RIO DE JANEIRO - O Estado é a besta negra do neoliberalismo. Por isso mesmo, o atual governo gasta a maior parte do tempo naquilo que chama de "reengenharia", diminuindo seu tamanho. Em linhas esquemáticas, decidiu-se que a esquerda defende o Estado ciclópico. O neoliberalismo, expressão recente da direita, se fosse possível gostaria de eliminá-lo, deixando sobreviver somente os órgãos que garantam o mercado.
Os filósofos pré-socráticos já haviam previsto que o antagonismo final não seria entre a tirania e a democracia, mas entre a democracia e a anarquia. Enquanto houver democracia, o consenso dos cidadãos manterá um Estado para expressar a sociedade desses cidadãos, estabelecendo as relações entre capital e trabalho, entre Estado e indivíduo. O contrário disso seria a anarquia.
Depois da Revolução Francesa, anarquia ficou sendo a besta negra do socialismo. Abolir o Estado para fazer prevalecer uma lei utópica, no fundo, seria fazer o jogo da direita. Os comunistas odiavam os anarquistas e tinham motivos para isso.

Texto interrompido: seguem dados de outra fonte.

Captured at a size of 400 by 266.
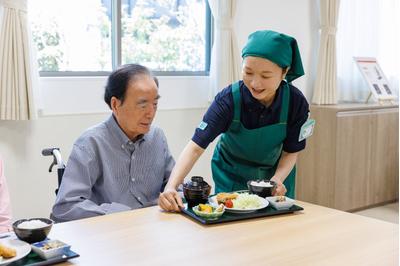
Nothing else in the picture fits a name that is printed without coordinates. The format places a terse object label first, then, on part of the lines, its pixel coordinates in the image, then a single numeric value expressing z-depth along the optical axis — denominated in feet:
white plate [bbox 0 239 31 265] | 3.98
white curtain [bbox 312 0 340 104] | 14.93
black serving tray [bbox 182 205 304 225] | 5.23
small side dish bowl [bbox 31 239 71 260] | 4.10
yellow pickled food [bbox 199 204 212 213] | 5.32
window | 10.97
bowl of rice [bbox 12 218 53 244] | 4.32
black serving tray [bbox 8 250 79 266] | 4.00
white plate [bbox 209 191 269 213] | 5.49
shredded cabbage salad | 5.59
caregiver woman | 6.16
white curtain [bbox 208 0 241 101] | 12.75
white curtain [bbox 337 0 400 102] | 15.93
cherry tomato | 5.56
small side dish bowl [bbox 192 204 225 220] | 5.23
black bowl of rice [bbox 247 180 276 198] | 5.95
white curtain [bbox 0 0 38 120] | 9.67
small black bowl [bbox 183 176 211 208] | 5.60
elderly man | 5.99
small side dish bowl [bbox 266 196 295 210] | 5.65
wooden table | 4.30
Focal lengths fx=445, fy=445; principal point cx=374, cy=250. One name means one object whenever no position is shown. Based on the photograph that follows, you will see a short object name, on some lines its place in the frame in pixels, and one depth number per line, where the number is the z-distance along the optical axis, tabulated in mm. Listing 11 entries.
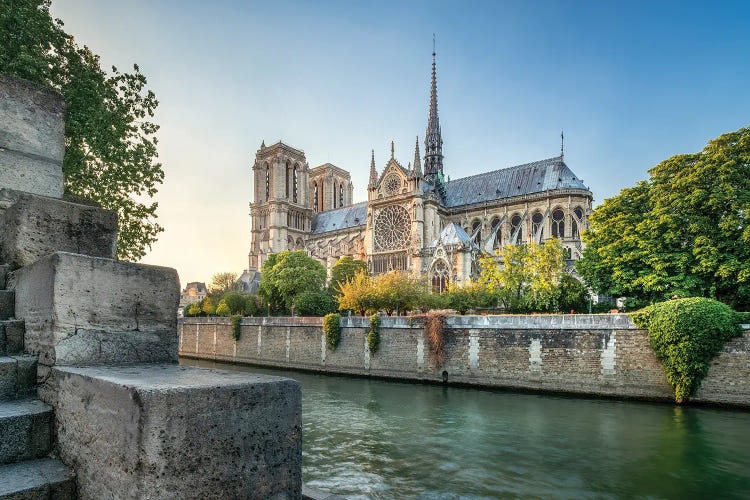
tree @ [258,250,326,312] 39281
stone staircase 2143
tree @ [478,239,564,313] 27953
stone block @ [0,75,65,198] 4805
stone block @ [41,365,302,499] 1858
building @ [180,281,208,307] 100156
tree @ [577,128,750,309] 19359
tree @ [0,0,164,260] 10203
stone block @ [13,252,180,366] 2826
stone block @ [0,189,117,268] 3416
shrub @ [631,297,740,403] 16156
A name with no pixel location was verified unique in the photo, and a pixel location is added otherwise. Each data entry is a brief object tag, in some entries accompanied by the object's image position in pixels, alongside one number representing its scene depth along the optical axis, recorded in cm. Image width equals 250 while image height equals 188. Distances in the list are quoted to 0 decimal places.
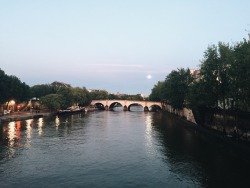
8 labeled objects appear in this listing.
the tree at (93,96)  11483
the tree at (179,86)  5791
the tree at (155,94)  9853
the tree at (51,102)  7263
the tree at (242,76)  2348
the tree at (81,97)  9021
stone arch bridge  10445
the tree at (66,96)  7930
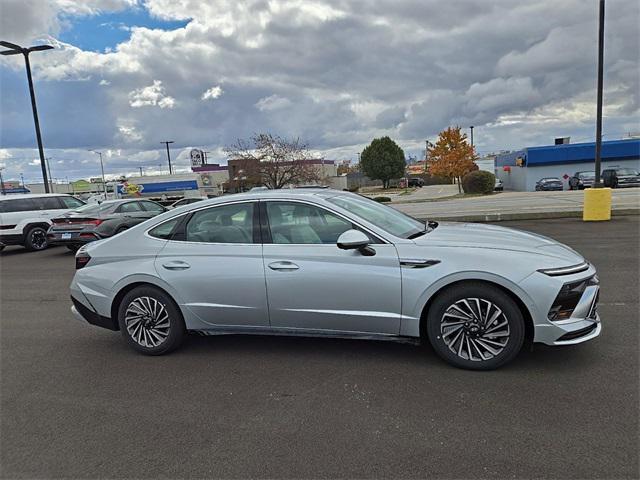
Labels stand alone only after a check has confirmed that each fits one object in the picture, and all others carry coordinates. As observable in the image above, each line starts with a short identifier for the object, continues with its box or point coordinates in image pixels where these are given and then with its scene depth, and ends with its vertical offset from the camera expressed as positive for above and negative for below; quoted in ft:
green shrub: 115.34 -3.75
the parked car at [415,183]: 238.27 -6.14
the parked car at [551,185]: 119.85 -5.92
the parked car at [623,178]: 103.45 -4.48
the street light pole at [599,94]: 37.24 +5.80
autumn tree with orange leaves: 145.18 +4.65
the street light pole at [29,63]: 53.52 +16.33
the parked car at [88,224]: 37.37 -2.81
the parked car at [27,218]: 41.60 -2.15
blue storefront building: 127.44 +0.76
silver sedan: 11.23 -2.85
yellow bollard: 39.34 -4.02
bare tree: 123.54 +4.76
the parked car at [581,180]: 107.86 -4.73
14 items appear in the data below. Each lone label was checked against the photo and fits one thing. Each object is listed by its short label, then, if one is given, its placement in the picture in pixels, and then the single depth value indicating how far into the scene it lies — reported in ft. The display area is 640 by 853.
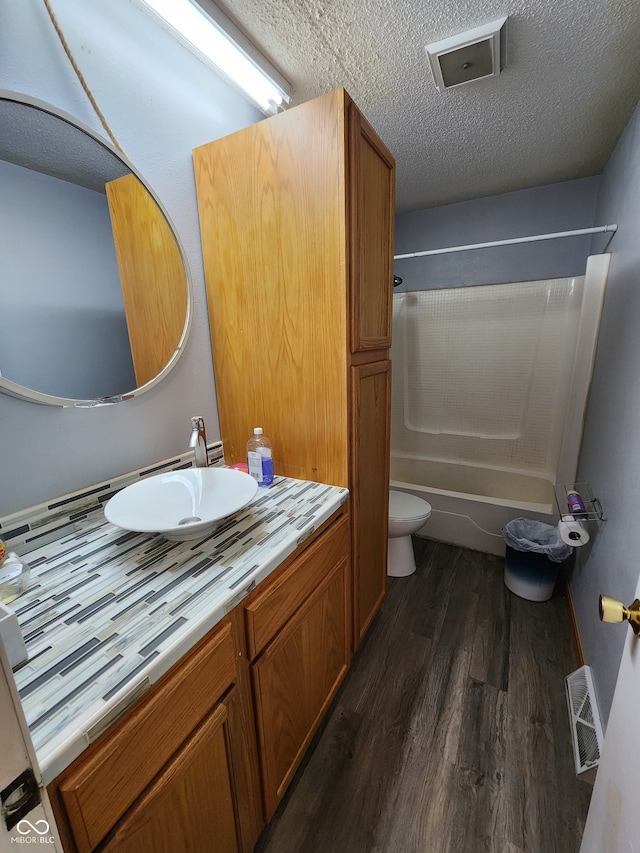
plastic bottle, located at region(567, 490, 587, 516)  4.90
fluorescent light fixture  3.28
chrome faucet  3.92
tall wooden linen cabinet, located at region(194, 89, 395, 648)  3.67
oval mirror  2.90
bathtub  7.39
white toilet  6.59
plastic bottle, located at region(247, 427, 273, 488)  4.36
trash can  6.07
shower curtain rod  5.46
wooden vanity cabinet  1.74
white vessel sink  3.05
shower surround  7.45
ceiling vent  3.75
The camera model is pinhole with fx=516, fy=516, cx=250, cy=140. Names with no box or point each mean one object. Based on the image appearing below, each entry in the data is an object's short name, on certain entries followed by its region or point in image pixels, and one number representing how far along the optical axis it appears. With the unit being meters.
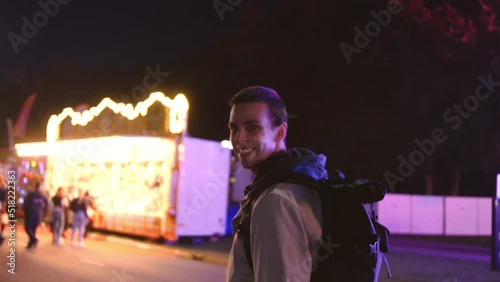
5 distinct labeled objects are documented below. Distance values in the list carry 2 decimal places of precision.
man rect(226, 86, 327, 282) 1.61
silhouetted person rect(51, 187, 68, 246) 15.17
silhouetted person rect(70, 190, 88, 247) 15.05
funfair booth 16.45
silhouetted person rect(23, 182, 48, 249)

O neoliberalismo procura comer o Estado pelas beiras, com o mesmo sentido anárquico. Guindando o capital e o lucro ao pódio da sociedade (pódio foi feito exatamente para premiar os competentes), o grande adversário do neoliberal é o Estado que o obriga a distribuir renda, a pagar salários imerecidos. Resumindo: o Estado é o vilão que só atrapalha o capital, cerceando-o com encargos sociais, impostos descabidos e embaraços a sua livre expressão.
O paternalismo do Estado é herança de uma sociedade atrasada e tacanha. Dele, o neoliberalismo só precisa da polícia para manter a ordem. Mesmo assim, essa polícia não seria central, mas setorial: cada grupo, cada setor da economia, cada fábrica, cada família teria sua própria tropa.
Evidente que os mais eficientes teriam polícias melhores. Exatamente como tudo aconteceu, 4.000 atrás, antes dos pré-socráticos. Daí que eu acho graça quando o Serjão e o Bresser falam em modernidade.